Boarding his ship, Columbus sailed to Cuba, thinking he had found China. On landing, no one greeted him except an old dog that paid no attention to him and his men. As always, he planted a cross in the sand “as a token of Jesus Christ our Lord, and in honor of the Christian faith.”
He still had not found the gleaming cities of gold that he was looking for, and that failure would prove embarrassing when he arrived home. He finally found gold on the island of Haiti and took the king and queen a chest full. He left a crew of men to supervise the panning for gold since Isabella and Ferdinand were expecting an inexhaustible supply.
With his gold, Indians, parrots, peacocks, etc., he set sail eastward and home. On a calm July day in 1493, Columbus was led by an honor guard toward the winter palace in Barcelona to report to the king and queen. The crowds grew ever larger as he approached the palace. Beautiful senoritas threw roses from upper balconies as the people shouted, “The Admiral! The Admiral!” Shops closed, and church bells rang throughout the city in his honor.
The Admiral made his way to the magnificent throne room and was greeted by Ferdinand and Isabella as “Admiral of the Ocean Sea and Viceroy of the Indies.” The royal couple rose to meet him as he approached the throne, an unusual honor. Additional honor came to him as he was asked to sit beside the royal couple.
The court listened in silent reverence as Columbus told of his difficult journey, fear of mutiny, and the excitement on sighting land. He then presented the court with fruits, parrots, and six dark-skinned natives. When he finally opened the chest of gold, the king and queen got on their knees, followed by everyone in the court, and wept and sang, “Oh Lord, in thee have I trusted, let me ever be confounded.” What they were thinking was, we can now pay some of our bills. The Pope had given the king and queen control over “the funds in the Americas.” However, it was not the popes to give. The sovereigns and the Pope had a quid pro quo agreement—you scratch my back, and I’ll scratch yours. It worked; the pope gave them the income from the New World discoveries since they had supported his horrendous inquisition years earlier.
Columbus could now have anything he wanted and what he wanted was a fleet of ships to colonize the islands. He had lost or forgotten most of the high idealism he had at the beginning of his adventure. He was too much impressed with himself and too concerned with the results of success: possessions, power, and position. The discovery of limited gold in Haiti had salvaged his first trip, but the successive voyages were disasters taking many lives, ships, and reputations of famous men. The supporters of his second journey were not thrilled with him spiritualizing his trip and talking about planting a cross on each island. They were interested in products, profits, and prestige.
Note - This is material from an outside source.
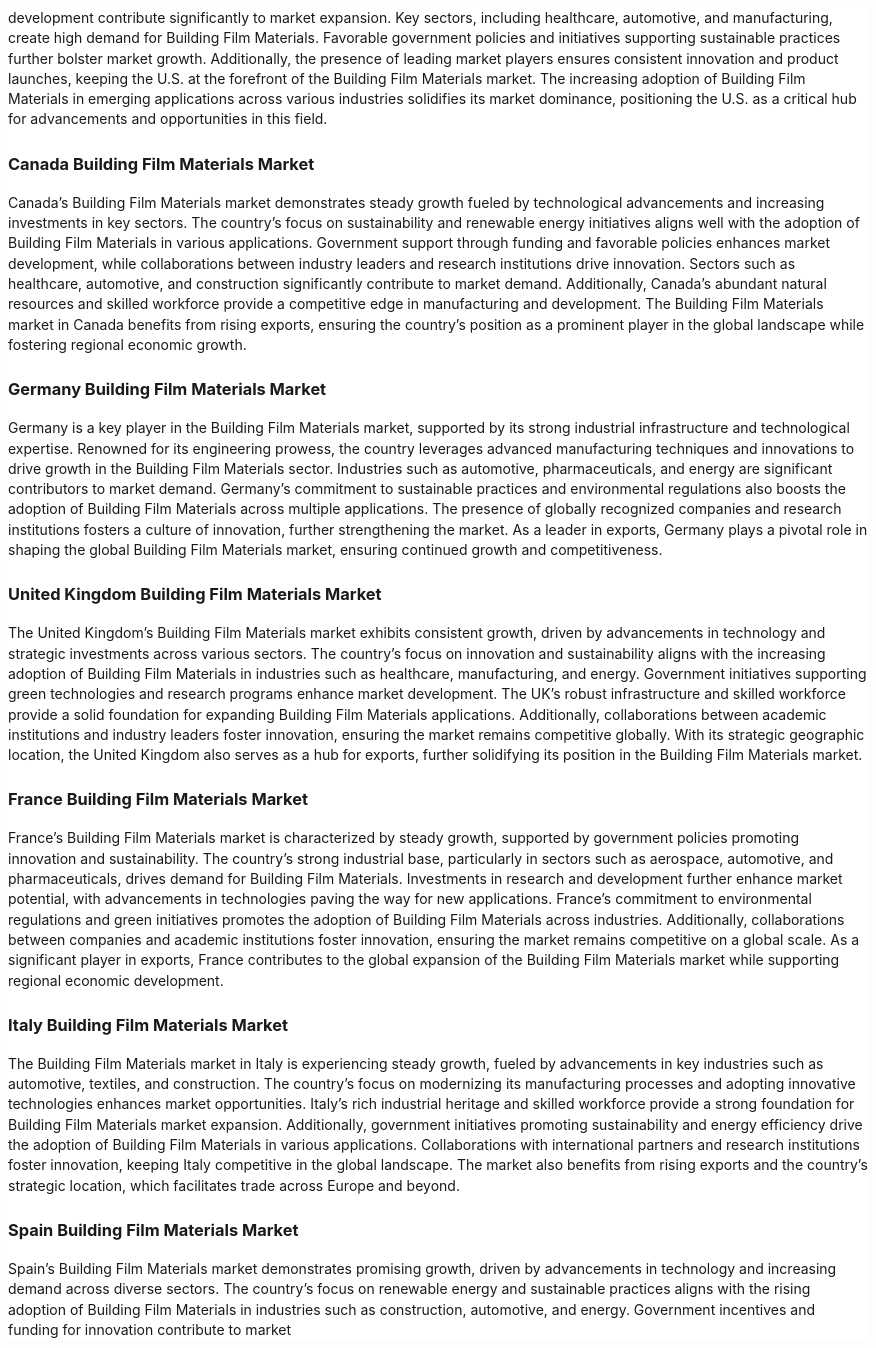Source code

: development contribute significantly to market expansion. Key sectors, including healthcare, automotive, and manufacturing, create high demand for Building Film Materials. Favorable government policies and initiatives supporting sustainable practices further bolster market growth. Additionally, the presence of leading market players ensures consistent innovation and product launches, keeping the U.S. at the forefront of the Building Film Materials market. The increasing adoption of Building Film Materials in emerging applications across various industries solidifies its market dominance, positioning the U.S. as a critical hub for advancements and opportunities in this field.</p><h3>Canada Building Film Materials Market</h3><p>Canada&rsquo;s Building Film Materials market demonstrates steady growth fueled by technological advancements and increasing investments in key sectors. The country&rsquo;s focus on sustainability and renewable energy initiatives aligns well with the adoption of Building Film Materials in various applications. Government support through funding and favorable policies enhances market development, while collaborations between industry leaders and research institutions drive innovation. Sectors such as healthcare, automotive, and construction significantly contribute to market demand. Additionally, Canada&rsquo;s abundant natural resources and skilled workforce provide a competitive edge in manufacturing and development. The Building Film Materials market in Canada benefits from rising exports, ensuring the country&rsquo;s position as a prominent player in the global landscape while fostering regional economic growth.</p><h3>Germany Building Film Materials Market</h3><p>Germany is a key player in the Building Film Materials market, supported by its strong industrial infrastructure and technological expertise. Renowned for its engineering prowess, the country leverages advanced manufacturing techniques and innovations to drive growth in the Building Film Materials sector. Industries such as automotive, pharmaceuticals, and energy are significant contributors to market demand. Germany&rsquo;s commitment to sustainable practices and environmental regulations also boosts the adoption of Building Film Materials across multiple applications. The presence of globally recognized companies and research institutions fosters a culture of innovation, further strengthening the market. As a leader in exports, Germany plays a pivotal role in shaping the global Building Film Materials market, ensuring continued growth and competitiveness.</p><h3>United Kingdom Building Film Materials Market</h3><p>The United Kingdom&rsquo;s Building Film Materials market exhibits consistent growth, driven by advancements in technology and strategic investments across various sectors. The country&rsquo;s focus on innovation and sustainability aligns with the increasing adoption of Building Film Materials in industries such as healthcare, manufacturing, and energy. Government initiatives supporting green technologies and research programs enhance market development. The UK&rsquo;s robust infrastructure and skilled workforce provide a solid foundation for expanding Building Film Materials applications. Additionally, collaborations between academic institutions and industry leaders foster innovation, ensuring the market remains competitive globally. With its strategic geographic location, the United Kingdom also serves as a hub for exports, further solidifying its position in the Building Film Materials market.</p><h3>France Building Film Materials Market</h3><p>France&rsquo;s Building Film Materials market is characterized by steady growth, supported by government policies promoting innovation and sustainability. The country&rsquo;s strong industrial base, particularly in sectors such as aerospace, automotive, and pharmaceuticals, drives demand for Building Film Materials. Investments in research and development further enhance market potential, with advancements in technologies paving the way for new applications. France&rsquo;s commitment to environmental regulations and green initiatives promotes the adoption of Building Film Materials across industries. Additionally, collaborations between companies and academic institutions foster innovation, ensuring the market remains competitive on a global scale. As a significant player in exports, France contributes to the global expansion of the Building Film Materials market while supporting regional economic development.</p><h3>Italy Building Film Materials Market</h3><p>The Building Film Materials market in Italy is experiencing steady growth, fueled by advancements in key industries such as automotive, textiles, and construction. The country&rsquo;s focus on modernizing its manufacturing processes and adopting innovative technologies enhances market opportunities. Italy&rsquo;s rich industrial heritage and skilled workforce provide a strong foundation for Building Film Materials market expansion. Additionally, government initiatives promoting sustainability and energy efficiency drive the adoption of Building Film Materials in various applications. Collaborations with international partners and research institutions foster innovation, keeping Italy competitive in the global landscape. The market also benefits from rising exports and the country&rsquo;s strategic location, which facilitates trade across Europe and beyond.</p><h3>Spain Building Film Materials Market</h3><p>Spain&rsquo;s Building Film Materials market demonstrates promising growth, driven by advancements in technology and increasing demand across diverse sectors. The country&rsquo;s focus on renewable energy and sustainable practices aligns with the rising adoption of Building Film Materials in industries such as construction, automotive, and energy. Government incentives and funding for innovation contribute to market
The mighty admiral’s reputation was tarnished, and his momentum had fizzled. His virtues were not as impressive; his vices were magnified; his victory was limited to his first trip. Whatever his failures and they were many, Columbus was the first man who was willing to risk his life to prove a theory and had discovered what would become the greatest civilization that has ever blessed mankind—America.
He should be honored for that, not cursed, criticized, and condemned by lesser men.